#### WORK ORDER
Please output, without any change, the lines of the records below, starting at the very first line and ending at the line that contains "dist [0.000178, 0.000000]", with both of those lines included.

Lens distortion estimation data
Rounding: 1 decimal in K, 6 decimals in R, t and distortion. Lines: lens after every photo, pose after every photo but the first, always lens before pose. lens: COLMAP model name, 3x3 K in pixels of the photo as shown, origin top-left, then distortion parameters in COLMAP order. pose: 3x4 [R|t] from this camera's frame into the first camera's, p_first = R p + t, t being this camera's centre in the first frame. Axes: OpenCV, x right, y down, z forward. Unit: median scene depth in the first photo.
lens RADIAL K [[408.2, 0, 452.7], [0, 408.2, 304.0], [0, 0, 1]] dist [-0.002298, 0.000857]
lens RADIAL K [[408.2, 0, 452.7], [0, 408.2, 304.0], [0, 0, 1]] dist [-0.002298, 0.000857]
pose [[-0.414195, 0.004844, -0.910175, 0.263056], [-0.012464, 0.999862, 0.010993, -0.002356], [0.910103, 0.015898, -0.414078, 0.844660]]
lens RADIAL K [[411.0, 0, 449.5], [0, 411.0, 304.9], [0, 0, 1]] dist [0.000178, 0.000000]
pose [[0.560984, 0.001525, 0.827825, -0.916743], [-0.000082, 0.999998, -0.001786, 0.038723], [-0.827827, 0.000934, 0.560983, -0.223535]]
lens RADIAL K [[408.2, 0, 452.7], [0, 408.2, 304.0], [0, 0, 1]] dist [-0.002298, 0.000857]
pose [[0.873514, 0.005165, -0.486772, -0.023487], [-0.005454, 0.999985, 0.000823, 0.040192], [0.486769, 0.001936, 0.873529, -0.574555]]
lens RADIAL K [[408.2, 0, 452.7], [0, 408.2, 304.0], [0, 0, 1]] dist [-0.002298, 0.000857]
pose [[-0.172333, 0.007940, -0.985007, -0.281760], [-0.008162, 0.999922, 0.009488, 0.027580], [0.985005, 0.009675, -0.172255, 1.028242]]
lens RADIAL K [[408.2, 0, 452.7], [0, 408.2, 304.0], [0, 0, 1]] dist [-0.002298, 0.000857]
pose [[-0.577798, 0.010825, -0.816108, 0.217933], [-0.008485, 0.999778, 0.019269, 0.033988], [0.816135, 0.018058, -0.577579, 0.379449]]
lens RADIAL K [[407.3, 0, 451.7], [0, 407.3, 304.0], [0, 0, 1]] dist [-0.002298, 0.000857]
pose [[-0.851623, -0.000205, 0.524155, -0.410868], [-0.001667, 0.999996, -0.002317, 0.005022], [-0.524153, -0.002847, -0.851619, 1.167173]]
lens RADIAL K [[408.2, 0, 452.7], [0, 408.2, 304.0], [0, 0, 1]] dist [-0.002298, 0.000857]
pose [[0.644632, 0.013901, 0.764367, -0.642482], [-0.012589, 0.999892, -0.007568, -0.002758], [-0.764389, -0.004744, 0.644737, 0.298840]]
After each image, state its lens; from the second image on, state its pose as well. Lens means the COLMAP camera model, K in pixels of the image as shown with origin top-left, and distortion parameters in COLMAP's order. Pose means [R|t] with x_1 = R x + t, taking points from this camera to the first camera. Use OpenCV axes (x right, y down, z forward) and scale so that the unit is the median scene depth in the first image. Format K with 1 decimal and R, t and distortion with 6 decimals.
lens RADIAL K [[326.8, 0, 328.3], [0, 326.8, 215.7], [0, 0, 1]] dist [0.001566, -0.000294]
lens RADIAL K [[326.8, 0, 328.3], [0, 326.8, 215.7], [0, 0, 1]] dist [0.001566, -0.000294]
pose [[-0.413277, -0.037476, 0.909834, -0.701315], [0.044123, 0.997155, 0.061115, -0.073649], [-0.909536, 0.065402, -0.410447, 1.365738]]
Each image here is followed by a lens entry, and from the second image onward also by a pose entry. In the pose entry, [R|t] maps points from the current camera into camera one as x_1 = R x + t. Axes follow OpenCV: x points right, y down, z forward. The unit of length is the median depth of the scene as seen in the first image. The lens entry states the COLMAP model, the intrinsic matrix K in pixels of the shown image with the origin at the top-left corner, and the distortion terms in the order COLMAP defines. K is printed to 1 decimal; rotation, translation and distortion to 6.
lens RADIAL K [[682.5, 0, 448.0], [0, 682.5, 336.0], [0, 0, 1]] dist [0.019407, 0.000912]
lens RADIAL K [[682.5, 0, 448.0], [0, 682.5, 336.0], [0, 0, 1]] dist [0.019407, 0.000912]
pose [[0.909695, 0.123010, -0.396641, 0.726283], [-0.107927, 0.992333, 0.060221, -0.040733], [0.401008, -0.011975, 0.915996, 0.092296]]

#### RESPONSE AREA
Rounding: 1 decimal in K, 6 decimals in R, t and distortion. Lines: lens after every photo, pose after every photo but the first, always lens before pose. lens: COLMAP model name, 3x3 K in pixels of the photo as shown, origin top-left, then distortion parameters in COLMAP order. pose: 3x4 [R|t] from this camera's frame into the first camera's, p_first = R p + t, t being this camera's centre in the first frame. Axes: OpenCV, x right, y down, z forward. Unit: median scene depth in the first photo.
lens RADIAL K [[408.2, 0, 452.7], [0, 408.2, 304.0], [0, 0, 1]] dist [-0.002298, 0.000857]
lens RADIAL K [[408.2, 0, 452.7], [0, 408.2, 304.0], [0, 0, 1]] dist [-0.002298, 0.000857]
pose [[-0.414195, 0.004844, -0.910175, 0.263056], [-0.012464, 0.999862, 0.010993, -0.002356], [0.910103, 0.015898, -0.414078, 0.844660]]
lens RADIAL K [[411.0, 0, 449.5], [0, 411.0, 304.9], [0, 0, 1]] dist [0.000178, 0.000000]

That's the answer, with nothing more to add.